Don’t. Dubus grew up first a wimp — and then, trying pathetically to make himself into a Charles Atlas so nobody would kick sand in his face,became a muscle-head. He tries to explain, psychologically, why he liked to beat the shit out of bad guys, but he only succeeded in convincing me he was a thick-headed mule with a very bad temper.

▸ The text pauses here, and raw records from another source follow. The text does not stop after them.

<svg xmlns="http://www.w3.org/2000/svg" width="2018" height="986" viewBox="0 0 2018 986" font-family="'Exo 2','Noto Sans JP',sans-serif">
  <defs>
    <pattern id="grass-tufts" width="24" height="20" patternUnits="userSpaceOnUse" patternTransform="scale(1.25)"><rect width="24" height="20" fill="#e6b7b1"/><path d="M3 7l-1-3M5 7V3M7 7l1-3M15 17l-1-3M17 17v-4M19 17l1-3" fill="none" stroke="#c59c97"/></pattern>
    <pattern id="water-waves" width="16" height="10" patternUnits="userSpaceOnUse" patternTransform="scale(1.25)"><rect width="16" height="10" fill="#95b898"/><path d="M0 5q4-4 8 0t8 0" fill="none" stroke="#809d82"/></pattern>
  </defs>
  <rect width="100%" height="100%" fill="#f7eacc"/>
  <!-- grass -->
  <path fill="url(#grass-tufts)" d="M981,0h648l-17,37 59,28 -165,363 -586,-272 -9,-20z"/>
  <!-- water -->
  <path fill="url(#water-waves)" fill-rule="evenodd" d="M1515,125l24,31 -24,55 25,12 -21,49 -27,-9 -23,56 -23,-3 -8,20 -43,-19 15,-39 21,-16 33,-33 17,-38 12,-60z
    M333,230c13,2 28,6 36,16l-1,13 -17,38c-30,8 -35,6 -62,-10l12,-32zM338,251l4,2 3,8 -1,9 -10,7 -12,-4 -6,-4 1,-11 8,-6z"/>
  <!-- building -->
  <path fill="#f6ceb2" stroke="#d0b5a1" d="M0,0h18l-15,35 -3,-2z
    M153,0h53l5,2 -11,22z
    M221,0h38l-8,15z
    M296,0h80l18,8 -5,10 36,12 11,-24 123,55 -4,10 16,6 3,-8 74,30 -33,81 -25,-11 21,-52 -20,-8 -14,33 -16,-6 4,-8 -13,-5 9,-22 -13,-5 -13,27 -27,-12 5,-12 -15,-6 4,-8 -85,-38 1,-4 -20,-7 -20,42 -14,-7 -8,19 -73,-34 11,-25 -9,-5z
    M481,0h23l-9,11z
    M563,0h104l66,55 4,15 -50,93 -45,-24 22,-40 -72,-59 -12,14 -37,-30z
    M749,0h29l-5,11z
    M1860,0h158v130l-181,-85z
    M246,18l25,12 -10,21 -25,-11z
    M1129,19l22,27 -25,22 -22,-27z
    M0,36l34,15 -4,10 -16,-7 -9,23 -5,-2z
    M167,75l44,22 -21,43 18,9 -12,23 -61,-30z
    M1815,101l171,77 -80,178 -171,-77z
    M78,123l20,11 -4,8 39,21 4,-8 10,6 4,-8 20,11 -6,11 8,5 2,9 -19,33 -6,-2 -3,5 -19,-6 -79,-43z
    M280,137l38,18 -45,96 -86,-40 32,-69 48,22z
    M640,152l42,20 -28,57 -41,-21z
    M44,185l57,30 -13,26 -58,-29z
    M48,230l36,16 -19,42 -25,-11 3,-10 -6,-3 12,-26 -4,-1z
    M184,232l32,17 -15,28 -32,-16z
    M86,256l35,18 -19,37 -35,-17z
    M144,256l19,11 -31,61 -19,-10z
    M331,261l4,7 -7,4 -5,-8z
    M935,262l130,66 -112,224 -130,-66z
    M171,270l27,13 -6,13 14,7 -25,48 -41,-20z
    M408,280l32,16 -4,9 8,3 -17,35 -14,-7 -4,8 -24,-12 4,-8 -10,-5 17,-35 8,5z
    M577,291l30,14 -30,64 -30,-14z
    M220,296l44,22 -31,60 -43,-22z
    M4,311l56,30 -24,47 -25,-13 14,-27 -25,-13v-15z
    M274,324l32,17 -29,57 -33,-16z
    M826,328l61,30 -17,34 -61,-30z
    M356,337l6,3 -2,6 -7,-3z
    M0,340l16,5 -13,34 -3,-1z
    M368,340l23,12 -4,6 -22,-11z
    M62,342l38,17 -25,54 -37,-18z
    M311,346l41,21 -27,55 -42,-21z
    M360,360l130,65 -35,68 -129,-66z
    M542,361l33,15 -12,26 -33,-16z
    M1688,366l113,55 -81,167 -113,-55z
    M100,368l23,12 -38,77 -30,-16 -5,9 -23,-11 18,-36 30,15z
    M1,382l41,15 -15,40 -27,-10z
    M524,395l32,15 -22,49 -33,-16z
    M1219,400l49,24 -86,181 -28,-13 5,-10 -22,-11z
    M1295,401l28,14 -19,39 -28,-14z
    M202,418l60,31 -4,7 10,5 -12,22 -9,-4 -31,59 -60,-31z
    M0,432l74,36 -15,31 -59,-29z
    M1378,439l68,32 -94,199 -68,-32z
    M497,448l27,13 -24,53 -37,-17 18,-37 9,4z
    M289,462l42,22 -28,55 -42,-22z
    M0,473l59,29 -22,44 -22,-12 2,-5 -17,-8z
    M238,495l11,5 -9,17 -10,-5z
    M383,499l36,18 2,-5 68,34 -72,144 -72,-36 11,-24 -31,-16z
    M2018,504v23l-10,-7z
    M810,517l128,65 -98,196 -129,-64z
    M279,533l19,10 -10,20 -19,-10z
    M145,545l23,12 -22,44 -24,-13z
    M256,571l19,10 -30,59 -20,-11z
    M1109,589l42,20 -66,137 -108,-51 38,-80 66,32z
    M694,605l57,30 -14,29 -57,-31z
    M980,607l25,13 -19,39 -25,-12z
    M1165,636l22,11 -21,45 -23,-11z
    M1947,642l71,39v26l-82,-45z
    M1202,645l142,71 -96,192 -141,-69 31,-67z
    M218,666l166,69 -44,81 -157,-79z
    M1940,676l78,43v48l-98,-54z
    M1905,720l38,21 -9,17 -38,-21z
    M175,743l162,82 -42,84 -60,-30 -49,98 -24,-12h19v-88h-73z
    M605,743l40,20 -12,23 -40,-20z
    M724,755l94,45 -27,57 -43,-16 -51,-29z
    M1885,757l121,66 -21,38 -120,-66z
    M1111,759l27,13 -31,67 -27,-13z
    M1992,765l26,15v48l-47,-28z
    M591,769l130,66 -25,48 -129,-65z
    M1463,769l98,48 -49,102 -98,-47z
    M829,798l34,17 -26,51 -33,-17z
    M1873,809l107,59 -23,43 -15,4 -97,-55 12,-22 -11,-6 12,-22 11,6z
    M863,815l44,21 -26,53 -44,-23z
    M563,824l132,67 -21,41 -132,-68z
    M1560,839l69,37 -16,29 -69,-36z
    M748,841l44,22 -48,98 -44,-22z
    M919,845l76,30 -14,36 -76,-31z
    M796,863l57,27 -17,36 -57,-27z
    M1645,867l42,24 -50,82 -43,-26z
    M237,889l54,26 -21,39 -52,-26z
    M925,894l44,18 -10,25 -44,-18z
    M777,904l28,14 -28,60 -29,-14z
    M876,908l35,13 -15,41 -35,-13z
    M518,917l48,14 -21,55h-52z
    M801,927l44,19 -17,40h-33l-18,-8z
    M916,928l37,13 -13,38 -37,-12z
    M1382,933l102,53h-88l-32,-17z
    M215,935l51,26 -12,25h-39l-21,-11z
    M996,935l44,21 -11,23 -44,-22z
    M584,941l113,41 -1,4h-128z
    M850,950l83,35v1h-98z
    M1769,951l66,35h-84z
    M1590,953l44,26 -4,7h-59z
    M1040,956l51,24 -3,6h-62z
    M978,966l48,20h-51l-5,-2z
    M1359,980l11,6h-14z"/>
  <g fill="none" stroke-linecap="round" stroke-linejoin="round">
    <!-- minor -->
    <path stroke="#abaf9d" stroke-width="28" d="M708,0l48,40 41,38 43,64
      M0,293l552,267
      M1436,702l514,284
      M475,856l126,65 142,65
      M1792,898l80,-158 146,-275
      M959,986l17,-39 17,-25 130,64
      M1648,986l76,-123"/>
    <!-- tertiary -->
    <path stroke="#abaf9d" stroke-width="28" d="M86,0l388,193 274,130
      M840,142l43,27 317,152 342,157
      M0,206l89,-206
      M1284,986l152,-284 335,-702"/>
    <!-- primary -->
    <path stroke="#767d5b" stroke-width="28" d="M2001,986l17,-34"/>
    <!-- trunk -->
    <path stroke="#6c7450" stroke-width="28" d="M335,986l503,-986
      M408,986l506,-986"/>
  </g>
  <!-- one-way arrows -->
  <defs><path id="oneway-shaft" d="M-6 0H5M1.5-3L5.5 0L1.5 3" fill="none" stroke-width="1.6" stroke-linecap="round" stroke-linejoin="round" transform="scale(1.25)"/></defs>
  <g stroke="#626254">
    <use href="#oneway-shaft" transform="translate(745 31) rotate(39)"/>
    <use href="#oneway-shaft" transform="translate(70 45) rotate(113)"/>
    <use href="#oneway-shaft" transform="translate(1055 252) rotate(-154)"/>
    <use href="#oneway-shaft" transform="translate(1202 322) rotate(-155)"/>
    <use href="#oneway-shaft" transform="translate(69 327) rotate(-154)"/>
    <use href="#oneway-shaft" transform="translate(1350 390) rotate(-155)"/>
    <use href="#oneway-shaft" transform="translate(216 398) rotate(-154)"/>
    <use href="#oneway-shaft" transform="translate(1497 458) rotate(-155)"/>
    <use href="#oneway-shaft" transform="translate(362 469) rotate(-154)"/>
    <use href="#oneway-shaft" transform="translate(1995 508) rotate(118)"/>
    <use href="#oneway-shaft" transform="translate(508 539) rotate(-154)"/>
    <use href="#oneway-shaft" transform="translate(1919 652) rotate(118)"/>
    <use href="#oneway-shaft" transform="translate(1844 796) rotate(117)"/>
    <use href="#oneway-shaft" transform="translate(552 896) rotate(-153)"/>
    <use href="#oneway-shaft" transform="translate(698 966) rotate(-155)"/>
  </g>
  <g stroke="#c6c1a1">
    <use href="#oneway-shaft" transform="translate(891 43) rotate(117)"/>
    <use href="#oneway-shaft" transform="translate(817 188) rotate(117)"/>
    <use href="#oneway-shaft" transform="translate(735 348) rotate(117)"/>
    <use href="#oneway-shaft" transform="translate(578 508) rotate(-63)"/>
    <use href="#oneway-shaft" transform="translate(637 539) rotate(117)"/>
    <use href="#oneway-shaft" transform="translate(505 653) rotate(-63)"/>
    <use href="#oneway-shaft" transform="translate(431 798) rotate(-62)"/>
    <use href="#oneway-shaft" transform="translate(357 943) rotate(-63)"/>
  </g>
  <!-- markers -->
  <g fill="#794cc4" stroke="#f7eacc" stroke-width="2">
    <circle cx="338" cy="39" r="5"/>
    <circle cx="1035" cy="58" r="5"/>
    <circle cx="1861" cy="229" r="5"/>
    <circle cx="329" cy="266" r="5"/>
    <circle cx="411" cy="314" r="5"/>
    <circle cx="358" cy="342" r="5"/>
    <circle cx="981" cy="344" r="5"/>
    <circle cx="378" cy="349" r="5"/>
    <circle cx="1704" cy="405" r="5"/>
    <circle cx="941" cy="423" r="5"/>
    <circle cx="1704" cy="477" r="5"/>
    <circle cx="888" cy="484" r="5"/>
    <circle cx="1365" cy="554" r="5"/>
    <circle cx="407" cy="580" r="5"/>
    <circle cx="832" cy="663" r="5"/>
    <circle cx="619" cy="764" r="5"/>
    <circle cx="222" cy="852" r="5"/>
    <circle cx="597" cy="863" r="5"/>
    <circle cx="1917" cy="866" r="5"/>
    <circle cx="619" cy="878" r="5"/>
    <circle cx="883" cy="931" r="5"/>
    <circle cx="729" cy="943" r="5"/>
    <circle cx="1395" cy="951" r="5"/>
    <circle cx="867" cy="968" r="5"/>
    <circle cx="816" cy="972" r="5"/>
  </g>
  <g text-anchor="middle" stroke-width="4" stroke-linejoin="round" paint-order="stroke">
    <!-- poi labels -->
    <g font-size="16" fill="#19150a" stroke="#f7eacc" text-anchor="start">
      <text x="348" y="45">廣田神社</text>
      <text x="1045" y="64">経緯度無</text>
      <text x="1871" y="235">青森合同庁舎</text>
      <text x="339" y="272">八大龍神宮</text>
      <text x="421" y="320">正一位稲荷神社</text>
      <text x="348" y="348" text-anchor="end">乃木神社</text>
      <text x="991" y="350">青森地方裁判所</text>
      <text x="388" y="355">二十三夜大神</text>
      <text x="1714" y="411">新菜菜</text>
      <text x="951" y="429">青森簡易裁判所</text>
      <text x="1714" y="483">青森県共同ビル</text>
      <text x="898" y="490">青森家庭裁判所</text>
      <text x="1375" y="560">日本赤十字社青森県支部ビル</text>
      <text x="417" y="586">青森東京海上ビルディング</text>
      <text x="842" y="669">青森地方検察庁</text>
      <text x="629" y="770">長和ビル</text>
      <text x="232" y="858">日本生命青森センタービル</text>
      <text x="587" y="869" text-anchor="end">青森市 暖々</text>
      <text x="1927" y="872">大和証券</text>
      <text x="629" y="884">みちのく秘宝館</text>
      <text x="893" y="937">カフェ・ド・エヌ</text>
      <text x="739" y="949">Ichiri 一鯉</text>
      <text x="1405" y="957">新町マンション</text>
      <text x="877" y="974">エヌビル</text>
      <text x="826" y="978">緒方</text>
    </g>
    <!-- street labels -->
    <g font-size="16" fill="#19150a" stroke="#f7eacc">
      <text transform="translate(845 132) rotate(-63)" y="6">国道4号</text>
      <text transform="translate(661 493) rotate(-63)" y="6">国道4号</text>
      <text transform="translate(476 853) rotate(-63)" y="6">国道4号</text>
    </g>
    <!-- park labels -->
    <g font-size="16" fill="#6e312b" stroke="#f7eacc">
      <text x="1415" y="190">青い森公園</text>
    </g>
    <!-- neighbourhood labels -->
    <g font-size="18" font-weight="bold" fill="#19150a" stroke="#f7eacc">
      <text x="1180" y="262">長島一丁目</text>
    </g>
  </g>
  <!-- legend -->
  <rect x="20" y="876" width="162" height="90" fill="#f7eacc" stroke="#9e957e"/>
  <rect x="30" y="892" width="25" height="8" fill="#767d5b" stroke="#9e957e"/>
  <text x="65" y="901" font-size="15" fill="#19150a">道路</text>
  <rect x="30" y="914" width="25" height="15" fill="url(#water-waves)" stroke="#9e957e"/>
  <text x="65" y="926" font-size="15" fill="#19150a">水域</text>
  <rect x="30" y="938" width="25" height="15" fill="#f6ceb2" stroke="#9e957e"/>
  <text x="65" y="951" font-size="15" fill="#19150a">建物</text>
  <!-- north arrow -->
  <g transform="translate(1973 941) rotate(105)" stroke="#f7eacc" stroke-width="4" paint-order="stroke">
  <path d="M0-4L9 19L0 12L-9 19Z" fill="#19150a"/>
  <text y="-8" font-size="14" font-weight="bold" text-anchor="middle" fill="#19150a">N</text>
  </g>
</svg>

The story takes an eye-rolling turn for the worse when Dubus dreams that a Bible-thumping black preacher (his wife is black) predicts that he is going to die. He wakes up sweating and terrified, and a copy of the New Testament just happens to be on his bedside table. He flips open the Book to a random page in Matthew and reads, “Love one another.” And he never has the urge to stomp someone’s head in again.
Isn’t that nice?
Throughout the book, I was more interested in his father than I was in him, and part of that is due to the fact that Dubus was mystified by him, too. So upon finishing TOWNIE at the airport, I gave it to a stranger and promised myself that I would get Dubus’s FATHER’s work from the library and see where Dubus’s talent came from. It’s certainly not clear from this memoir.
But DO read John Irving’s new book IN ONE PERSON about a surprisingly well-adjusted bisexual man. He goes from wearing his girlfriend’s bra to bed to having sex with the town librarian, who is a sexy woman with a penis. Almost everyone in the book has some sort of sexual dysfunction, if you consider gender fluidity a dysfunction. It was a shock to read the cover story of the New York Times Magazine (August 12) about boys who like to wear dresses … the very day I finished Irving’s book. Remember not to take much of anything Irving says too seriously. He’s still the same old crazy John Irving.
And DO read A LADY CYCLIST’S GUIDE TO KASHGAR.It flips back & forth from the 1920s to current day, from the Middle East to London, but after while it comes together. An 11-year-old girl gives birth and dies in the desert right on page 3, the rest of the book offers everything from missionaries, lesbians, and a homeless man fleeing from immigration officials. Somehow it all works.